▶ [SUPPLIED MATERIAL]:
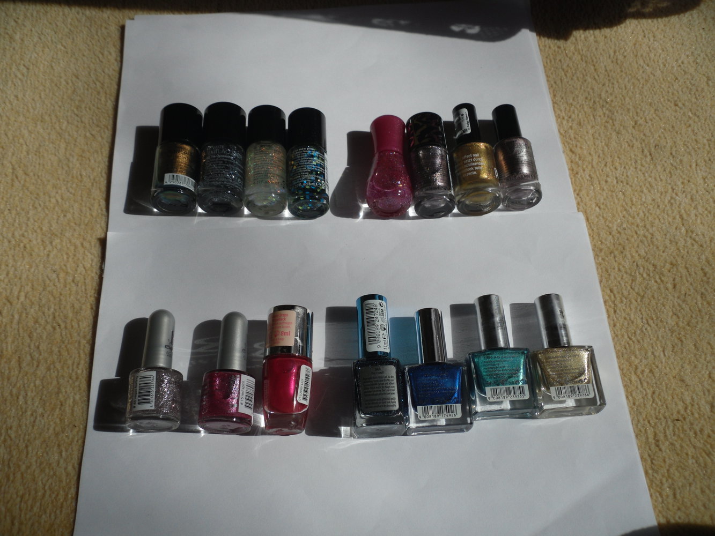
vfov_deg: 32.2
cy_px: 268
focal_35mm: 45
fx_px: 930
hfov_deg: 42.1
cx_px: 358
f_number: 8.2
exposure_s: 1/331
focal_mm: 6.3
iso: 80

▶ [TASK STATEMENT]: Begin with the line that contains "focal_35mm: 45" and end with the last line of the records; set down every line in that span exactly, and nothing else.

▶ [ANSWER TO THE EXERCISE]:
focal_35mm: 45
fx_px: 930
hfov_deg: 42.1
cx_px: 358
f_number: 8.2
exposure_s: 1/331
focal_mm: 6.3
iso: 80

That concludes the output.